A single-minded approach to ambiguity
During this great bull market, I found myself repeatedly looking up the late Charles Kindleberger's Manias, Panics and Crashes: A History of Financial Crises, vainly trying to locate what stage of the cycle the market was at. Now, I am re-reading the last and crucial chapter, on the lender of last resort. Most people, nowadays, call it central banking, whose job it is to clean up after the boom goes bust. It's when the end of the world has finally come, the spoiled brats have royally messed up and Big Daddy is being called on to bail them out.
Not only do the brats feel ungrateful, they criticise Daddy for failing to act soon enough. And so there is now a long, unseemly line of top analysts and economists on Wall Street rounding on the US Federal Reserve and its chairman Ben Bernanke for failing to anticipate or react quickly to market drops. But, wait a minute, who created this mess which is now threatening the entire global economy in the first place?
There is a deep sense of entitlement among these paragons of Wall Street that is at once baffling and repugnant to most people. True capitalism is about taking risks, reaping the rewards and, if things turn bad, taking the punishment.

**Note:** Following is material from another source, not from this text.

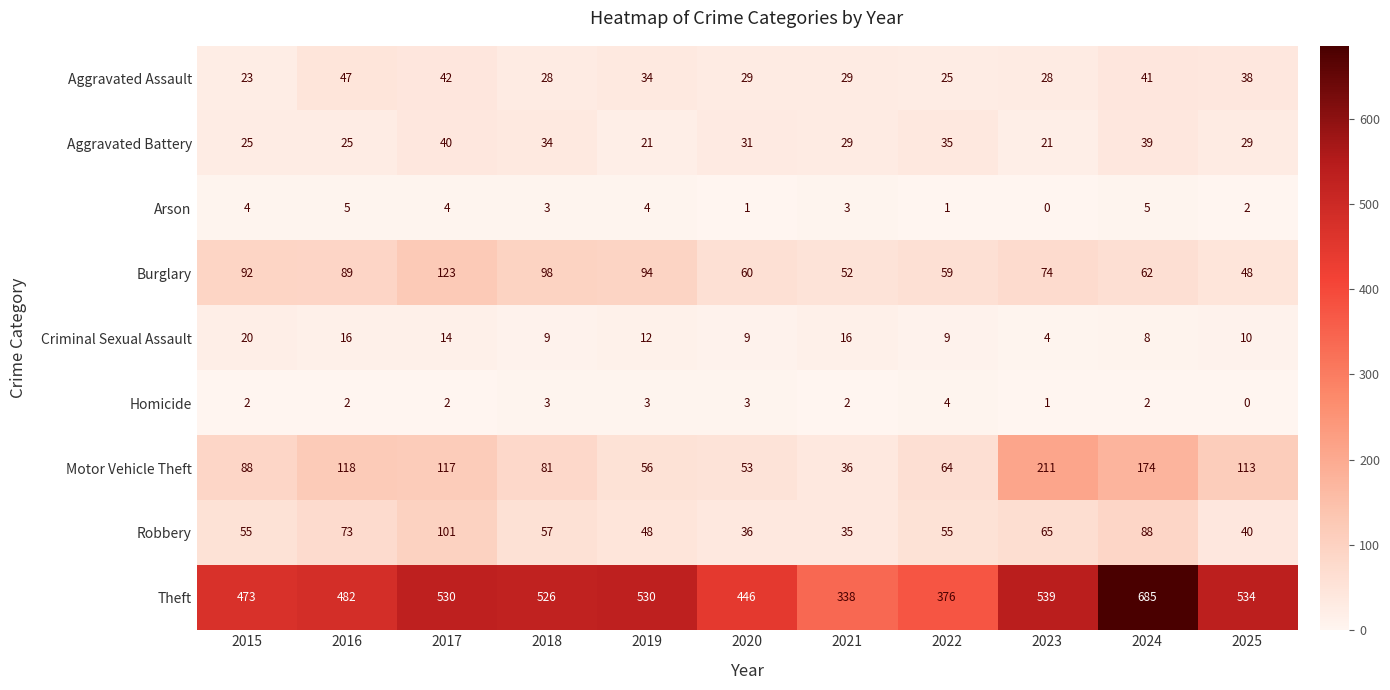

Which category has the lowest value in the Criminal Sexual Assault series?

2023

But this is not the way capitalism is practised in the United States, while it is claiming to show the world how free markets and democracy work. Corporate chieftains are rewarded no matter what, while the rank and file, and stockholders, take the fall.
This is the problem of moral hazard and entitlement that critics of the-lender-of-last-resort have warned about and that Kindleberger tried to address. Letting a wild fire burn itself out in a financial crash - letting those who deserve it, go belly up - may create an even greater threat for everyone down the road. This is the lesson of the Great Depression - the rise of fascism, the second world war, and so on - that contemporary central bankers have taken to heart. Someone has to be available to guarantee the solvency of the whole financial system.

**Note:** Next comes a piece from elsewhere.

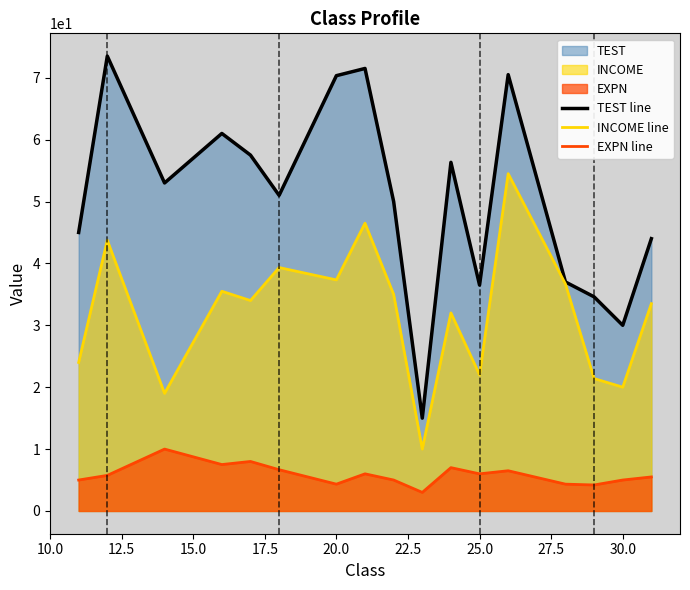

Which series has the largest range (max minus min)?

TEST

Kindleberger's idea is for Big Daddy to assume an ambiguous posture, so the spoiled brats would never be sure he would intervene to save them, or let them fail. Ambiguity has an undeservedly bad reputation as a moral quality. With the right person or institution, it can be a refined, disciplined and thoughtful response to dilemmas.
Kindleberger wrote his most famous book as an aside. Long before, he was an architect of the Marshall Plan and an authority on international economic relations. He applied the same idea of a final lender as the hegemon, or world policeman, to the US, which he believed was necessary to underwrite the liberal world order of trade and commerce. One of the more successful US foreign policies has been its decades-old ambiguous posture on whether it would intervene if war ever breaks out across the Taiwan Strait. This has deterred the mainland from seeking a military solution and Taiwan from declaring independence.
President George W. Bush, a man of moral absolutes, came close to wrecking this set-up in 2006. I don't know if Kindleberger influenced this policy but his idea lends it a most articulate rationale. We may be seeing its demise, as the mainland grows stronger and US influence wanes in Asia.
Kindleberger's idea never had a chance with former Fed chief Alan Greenspan. Ever since his intervention on Black Monday in 1987, Mr Greenspan's unmistakeable signals to Wall Street were, to quote rocker Jon Bon Jovi: 'I'll be there for you.' He would never burst a bubble and ruin a good time. And he would always clean up afterwards. This was why he was lionised on Wall Street during his long tenure, yet his reputation promptly took a dive with the US housing market collapse. Dr Bernanke, Mr Greenspan's successor, looks set to continue his legacy, however reluctantly.
Economics was once called a moral science. But morality seems to have been removed from economics, at least in America.